_WHAT IS BEING ASKED_:
Nothing in the entries may change when they are transcribed.

_RECORDED INFORMATION_:
--
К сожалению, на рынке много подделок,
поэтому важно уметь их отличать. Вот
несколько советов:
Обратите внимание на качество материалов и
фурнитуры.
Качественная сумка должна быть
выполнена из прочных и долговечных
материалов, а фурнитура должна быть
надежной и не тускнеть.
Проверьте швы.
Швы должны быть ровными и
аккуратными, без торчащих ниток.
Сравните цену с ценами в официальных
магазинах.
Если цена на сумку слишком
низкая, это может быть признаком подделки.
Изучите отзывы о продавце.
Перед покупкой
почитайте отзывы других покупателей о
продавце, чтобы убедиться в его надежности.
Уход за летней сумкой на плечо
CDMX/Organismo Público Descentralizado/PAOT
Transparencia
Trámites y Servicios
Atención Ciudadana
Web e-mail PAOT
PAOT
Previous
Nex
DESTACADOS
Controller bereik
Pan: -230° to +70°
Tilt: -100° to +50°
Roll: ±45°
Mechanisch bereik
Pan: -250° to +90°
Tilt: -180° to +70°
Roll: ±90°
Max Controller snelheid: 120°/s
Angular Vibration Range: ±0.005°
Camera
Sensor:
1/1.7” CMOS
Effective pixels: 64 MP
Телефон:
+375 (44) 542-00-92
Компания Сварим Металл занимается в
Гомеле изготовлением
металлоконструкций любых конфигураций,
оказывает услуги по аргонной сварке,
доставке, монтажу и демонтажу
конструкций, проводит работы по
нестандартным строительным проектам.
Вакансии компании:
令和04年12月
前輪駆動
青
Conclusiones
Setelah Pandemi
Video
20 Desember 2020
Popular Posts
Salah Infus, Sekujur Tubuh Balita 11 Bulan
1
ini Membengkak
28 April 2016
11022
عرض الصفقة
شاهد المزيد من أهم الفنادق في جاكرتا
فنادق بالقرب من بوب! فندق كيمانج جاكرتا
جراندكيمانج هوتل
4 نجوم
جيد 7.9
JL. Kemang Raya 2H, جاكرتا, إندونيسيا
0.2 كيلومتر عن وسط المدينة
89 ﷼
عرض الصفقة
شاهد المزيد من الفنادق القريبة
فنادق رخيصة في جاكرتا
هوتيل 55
--
_TASK OUTPUT_:
К сожалению, на рынке много подделок,
поэтому важно уметь их отличать. Вот
несколько советов:
Обратите внимание на качество материалов и
фурнитуры.
Качественная сумка должна быть
выполнена из прочных и долговечных
материалов, а фурнитура должна быть
надежной и не тускнеть.
Проверьте швы.
Швы должны быть ровными и
аккуратными, без торчащих ниток.
Сравните цену с ценами в официальных
магазинах.
Если цена на сумку слишком
низкая, это может быть признаком подделки.
Изучите отзывы о продавце.
Перед покупкой
почитайте отзывы других покупателей о
продавце, чтобы убедиться в его надежности.
Уход за летней сумкой на плечо
CDMX/Organismo Público Descentralizado/PAOT
Transparencia
Trámites y Servicios
Atención Ciudadana
Web e-mail PAOT
PAOT
Previous
Nex
DESTACADOS
Controller bereik
Pan: -230° to +70°
Tilt: -100° to +50°
Roll: ±45°
Mechanisch bereik
Pan: -250° to +90°
Tilt: -180° to +70°
Roll: ±90°
Max Controller snelheid: 120°/s
Angular Vibration Range: ±0.005°
Camera
Sensor:
1/1.7” CMOS
Effective pixels: 64 MP
Телефон:
+375 (44) 542-00-92
Компания Сварим Металл занимается в
Гомеле изготовлением
металлоконструкций любых конфигураций,
оказывает услуги по аргонной сварке,
доставке, монтажу и демонтажу
конструкций, проводит работы по
нестандартным строительным проектам.
Вакансии компании:
令和04年12月
前輪駆動
青
Conclusiones
Setelah Pandemi
Video
20 Desember 2020
Popular Posts
Salah Infus, Sekujur Tubuh Balita 11 Bulan
1
ini Membengkak
28 April 2016
11022
عرض الصفقة
شاهد المزيد من أهم الفنادق في جاكرتا
فنادق بالقرب من بوب! فندق كيمانج جاكرتا
جراندكيمانج هوتل
4 نجوم
جيد 7.9
JL. Kemang Raya 2H, جاكرتا, إندونيسيا
0.2 كيلومتر عن وسط المدينة
89 ﷼
عرض الصفقة
شاهد المزيد من الفنادق القريبة
فنادق رخيصة في جاكرتا
هوتيل 55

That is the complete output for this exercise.